**Challenge A:**
Answer these questions about the passage on the Council of Trent and faith alone:
(i) When does the canon condemn sola fide?
(ii) Which scripture passages does the writer cite to show that "faith" referred to intellectual assent?
(iii) Which branch of Evangelicalism does the writer mention?
● ● ● ● ● ● ●
So Trent does not condemn the (good) Protestant understanding of faith alone. In fact, the canon allows the formula to be used so long as it is not used so as to understand that nothing besides intellectual assent is required. The canon only condemns sola fide if it is used so as to understand that nothing else [besides intellectual assent] is required to attain justification. Thus Trent is only condemning one interpretation of the sola fides formula and not the formula itself.

I should mention at this point that I think Trent was absolutely right in what it did and that it phrased the canon in the perfect manner to be understood by the Catholic faithful of the time. The term faith had long been established as referring to intellectual assent, as per Romans 14:22-23, James 2:14-26, 1 Corinthians 13:13, etc., and thus everyday usage of the formula faith alone had to be squashed in the Catholic community because it would be understood to mean intellectual assent alone the very view being condemned in James 2 and would thus send millions of souls to hell (as the antinomian branch of Evangelicalism is doing today).
● ● ● ● ● ● ●
**Challenge B:** Reproduce every line of the collected data below word for word.

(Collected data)
● ● ● ● ● ● ●
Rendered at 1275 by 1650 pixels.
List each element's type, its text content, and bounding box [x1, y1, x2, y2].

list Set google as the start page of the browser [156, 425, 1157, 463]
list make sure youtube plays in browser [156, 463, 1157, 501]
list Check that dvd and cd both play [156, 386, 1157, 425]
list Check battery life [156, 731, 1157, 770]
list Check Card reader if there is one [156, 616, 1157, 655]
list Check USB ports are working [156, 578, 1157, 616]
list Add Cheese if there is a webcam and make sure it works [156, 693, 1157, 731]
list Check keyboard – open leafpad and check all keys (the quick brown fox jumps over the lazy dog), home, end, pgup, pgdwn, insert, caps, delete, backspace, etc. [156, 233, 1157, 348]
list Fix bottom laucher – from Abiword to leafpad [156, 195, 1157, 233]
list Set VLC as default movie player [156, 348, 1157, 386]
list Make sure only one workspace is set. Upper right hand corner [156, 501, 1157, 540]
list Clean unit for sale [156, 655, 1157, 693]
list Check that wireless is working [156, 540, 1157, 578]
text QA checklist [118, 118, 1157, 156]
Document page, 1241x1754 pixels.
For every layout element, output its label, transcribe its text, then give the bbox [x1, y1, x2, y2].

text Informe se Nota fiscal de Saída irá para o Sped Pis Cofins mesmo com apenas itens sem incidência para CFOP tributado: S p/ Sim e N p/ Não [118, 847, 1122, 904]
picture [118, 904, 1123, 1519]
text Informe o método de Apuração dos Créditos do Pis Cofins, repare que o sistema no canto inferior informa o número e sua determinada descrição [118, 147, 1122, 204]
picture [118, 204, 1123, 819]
● ● ● ● ● ● ●
**Worked answer A:**
(i) Only when it is used to mean that nothing besides intellectual assent is required to attain justification.
(ii) Romans 14:22-23, James 2:14-26 and 1 Corinthians 13:13.
(iii) The antinomian branch.

**Worked answer B:**
Rendered at 1275 by 1650 pixels.
List each element's type, its text content, and bounding box [x1, y1, x2, y2].

list Set google as the start page of the browser [156, 425, 1157, 463]
list make sure youtube plays in browser [156, 463, 1157, 501]
list Check that dvd and cd both play [156, 386, 1157, 425]
list Check battery life [156, 731, 1157, 770]
list Check Card reader if there is one [156, 616, 1157, 655]
list Check USB ports are working [156, 578, 1157, 616]
list Add Cheese if there is a webcam and make sure it works [156, 693, 1157, 731]
list Check keyboard – open leafpad and check all keys (the quick brown fox jumps over the lazy dog), home, end, pgup, pgdwn, insert, caps, delete, backspace, etc. [156, 233, 1157, 348]
list Fix bottom laucher – from Abiword to leafpad [156, 195, 1157, 233]
list Set VLC as default movie player [156, 348, 1157, 386]
list Make sure only one workspace is set. Upper right hand corner [156, 501, 1157, 540]
list Clean unit for sale [156, 655, 1157, 693]
list Check that wireless is working [156, 540, 1157, 578]
text QA checklist [118, 118, 1157, 156]
Document page, 1241x1754 pixels.
For every layout element, output its label, transcribe its text, then give the bbox [x1, y1, x2, y2].

text Informe se Nota fiscal de Saída irá para o Sped Pis Cofins mesmo com apenas itens sem incidência para CFOP tributado: S p/ Sim e N p/ Não [118, 847, 1122, 904]
picture [118, 904, 1123, 1519]
text Informe o método de Apuração dos Créditos do Pis Cofins, repare que o sistema no canto inferior informa o número e sua determinada descrição [118, 147, 1122, 204]
picture [118, 204, 1123, 819]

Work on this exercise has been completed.